Le complot qui relie l'ancien chef de l'UDEF à Madrid au trafic de drogue a plusieurs personnes qui sont échappées de justice. On soupçonne que les principaux «seigneurs de la drogue» sont à Dubaï. Tout le monde n'a pas cette capacité. Une famille colombienne fait également partie des personnes étudiées qui n'ont pas rendu comptes. Il y a la circonstance dans laquelle ce couple et leur fille ont été interceptés par la police nationale Un grand établissement de Salamanca faisant des achats de 11 000 euros Avec la carte partenaire de Óscar Sánchez.
Cette famille est formée par Darwin Alberto, une colombienne de 46 ans, sa femme María Cenaida, également une colombienne de 51 ans, et sa fille Estefanía, de la même nationalité que ses parents et 26 ans. Ce mariage a été identifié parce qu'il était au domicile d'Ignacio Torán lorsqu'il a été arrêté le 6 novembre par la police nationale.
Le mariage et l'ancien partenaire UDEF
Selon le témoignage de María Cenaida, elle travaillait pendant les mois de juin, juillet, août et septembre 2023 en tant qu'employée à domicile et s'occupant du fils de cet homme. Il remplissait également ces fonctions du 20 septembre 2024 jusqu'à son arrestation. La femme a dit qu'elle avait été arrêtée par les agents qui ont enregistré le domicile à Madrid mais qui ont ensuite été libérés.
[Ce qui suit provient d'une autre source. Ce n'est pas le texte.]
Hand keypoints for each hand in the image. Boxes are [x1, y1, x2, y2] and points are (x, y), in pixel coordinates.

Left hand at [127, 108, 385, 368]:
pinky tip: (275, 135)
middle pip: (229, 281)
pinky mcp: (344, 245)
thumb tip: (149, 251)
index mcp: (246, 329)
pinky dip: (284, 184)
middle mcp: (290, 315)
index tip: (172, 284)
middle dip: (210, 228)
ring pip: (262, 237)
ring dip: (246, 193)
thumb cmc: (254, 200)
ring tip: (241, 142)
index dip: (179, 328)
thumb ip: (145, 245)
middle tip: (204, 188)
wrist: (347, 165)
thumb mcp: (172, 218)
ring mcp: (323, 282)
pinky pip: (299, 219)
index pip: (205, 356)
De plus, il a souligné que lorsque Torán était venue à la maison, elle est partie et « Il n'a jamais été témoin de ce qu'ils ont fait ni de ce dont ils parlaient. ». Cette femme est venue à la vie de l'ancien partenaire UDEF parce qu'elle connaissait sa femme depuis son enfance parce qu'ils ont élevé ensemble.
María Cenaida a travaillé pour cet homme à différents points comme Dubaï, Marbella ou Ibiza. Il a fait à la maison. En forme de paiement des dernières travaux, des cinq derniers mois de 2024, Torán « a livré une carte métallique afin de faire des achats jusqu'à atteindre 10 000 euros, le montant qui lui devait ».
De cette façon, le mariage colombien a déménagé à Salamanque pour rendre visite à sa fille et pour passer la «dette» de son patron dans un grand établissement dans la ville. C'était le 11 novembre, moins d'une semaine après l'entrée dans la prison d'Ignacio Torán.
La « liste » de l'achat
Au début, ils ont essayé d'acheter un bijou pour Une valeur supérieure à 1 000 euros Mais les employés du commerce, situés sur María Auxiliadora Avenue, ne les ont pas quittés. Et c'est que par la norme les acquisitions qui supposent que le montant doit être accompagné de la documentation personnelle.
Pour ce mariage d'imposition et sa fille a fini par acheter Alboros, draps, tapis et taies d'oreiller pour une valeur de 771,90 euros. Aussi un Samsung Galaxy S24 pour 867,95 euros, un sèche-cheveux et un mouleur pour 998 euros, un iPhone 16 pour 959,20 euros ou trois AirPods et un robot de nettoyage pour 976 euros. Tout cela sans dépasser la figure maximale.
Les achats compulsifs de cette famille ont attiré l'attention du Chef de la sécurité commerciale Cela a contacté la police nationale. Cet homme a visualisé toute son itinéraire dans les chambres de l'établissement et a donc constaté que qui payait était la plus jeune femme et a présenté la broche lorsque le TPV a été demandé.
Pour cette attitude suspecte Agents Udev-Hurtos de la police nationale de Salamanca. La valeur totale de tous les produits était de 11 367,77 euros. Ils ont été transportés dans deux voitures lorsqu'ils ont été interceptés par la police.
La sortie du mariage et de sa fille
María Cenaida a été transférée à des unités de police où elle a raconté l'histoire aux responsables. Il leur a également dit qu'en date suivante, il prévoyait de quitter l'Espagne avec son mari. Les agents sont restés avec les articles pour enquêter si les fonds provenaient du trafic de drogue.

Il y a la circonstance que le 25 novembre, la Cour nationale Trois cartes de citation de ces personnes déclarer dans la cause de l'ancien chef de l'UDEF comme enquêtant. Ils auraient dû apparaître le 8 janvier 2025.
La police a tenté sans succès de les localiser. Dans un métier, vous pouvez vérifier comment les agents ont même demandé l'aide de leurs pairs à Salamanque. Ils n'ont pas trouvé leur sort. Cependant, lorsqu'ils consultent les bases de données de la police, les enquêteurs savaient que Le mariage a quitté l'Espagne par Barajas le 15 novembre. La fille a également quitté notre pays le 21 décembre par le même aéroport.